O texto do livro de Êxodo que descreve esse momento conta como o povo preferiu a escravidão à liberdade por causa das dificuldades que a liberdade traz consigo. Eles caminharam por pouco mais de dois meses e já estão sentindo falta do que experimentaram durante a escravidão, pois "comíamos pão com fartura". Aos poucos, estão perdendo o anseio pela liberdade que buscavam, estão "na metade do caminho" e, possivelmente, diante da incerteza de novos desafios, anseiam pela segurança de uma vida aparentemente mais tranquila. Diante das reclamações do povo no deserto, Deus lhes dá o maná, o pão que satisfaz suas necessidades diárias. É o pão do costume, em que o horizonte se limita ao curso de um dia. Não há projetos, não há desafios e quando alguém da pequena comunidade que todos formamos, seja família, amigos, vínculos, tenta mudar algo, a primeira reação será a murmuração que se traduz em uma tentativa de impedir aquilo que pode mudar esse aparente bem-estar. "Estamos bem assim".

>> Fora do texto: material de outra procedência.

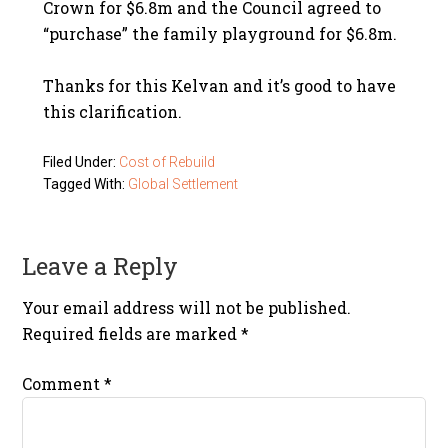
Crown for $6.8m and the Council agreed to
“purchase” the family playground for $6.8m.
Thanks for this Kelvan and it’s good to have
this clarification.
Filed Under:
Cost of Rebuild
Tagged With:
Global Settlement
Leave a Reply
Your email address will not be published.
Required fields are marked
*
Comment
*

“Em verdade, em verdade vos digo, quem crê, possui a vida eterna. Eu sou o pão da vida. Os vossos pais comeram o maná no deserto e, no entanto, morreram”.

Jesus introduz uma nova realidade. A fé não é acreditar na existência de um Deus que, de acordo com nossa vida terrena, nos receberá ou não após a morte, mas que possuímos a vida eterna a partir do momento em que acreditamos Nele. Assim, Ele se apresenta como o pão da vida. Um pão que nos alimenta hoje, que sustenta nossa esperança, que sacia nossa sede de justiça, convidando-nos a buscá-la e a abrir novos caminhos, um pão que é descoberto na fragilidade da dor daqueles que estão próximos a nós.

Jesus é o Pão da Vida que não é individual, mas compartilhado, que não dura um único dia, nem é um pão que nos ajuda a ser "melhores", a crescer pessoalmente. Ele é aquele pão que nos conduz por novos desafios de inclusão, de no fecharmos as possibilidades de mudar a realidade, um pão que não possuímos e que sempre nos convida a continuar caminhando. Esse pão é o próprio Jesus, em quem sempre encontraremos resposta e esperança ao caminharmos com ele.

Fazemos nosso o apelo do Papa Francisco que nos convida ao desafio de partilhar o pão da acolhida, da apertura, da inclusão: “A integração é cansativa, mas clarividente: prepara o futuro que, queiramos ou não, estarão juntos ou não; a assimilação, que não leva em conta as diferenças e permanece rígida nos seus próprios paradigmas, faz com que a ideia prevaleça sobre a realidade e compromete o futuro, aumentando as distâncias e provocando a guetização, que provoca o agravamento da hostilidade e da intolerância. Precisamos de fraternidade como pão. (Disponível em: “Quem arrisca a vida no mar não invade. A solução não é a rejeição, mas sim uma recepção justa na Europa”)

Neste dia, pedimos a Jesus que sejamos capazes de reconhecer sua presença no pão que está ao nosso lado. Talvez não seja um pão atraente à vista, que precise ser moldado, cujo sabor nos seja desconhecido, mas ele traz consigo o aroma da eternidade que nasce toda vez que olhamos ao nosso redor e tentamos construir pontes de justiça e fraternidade.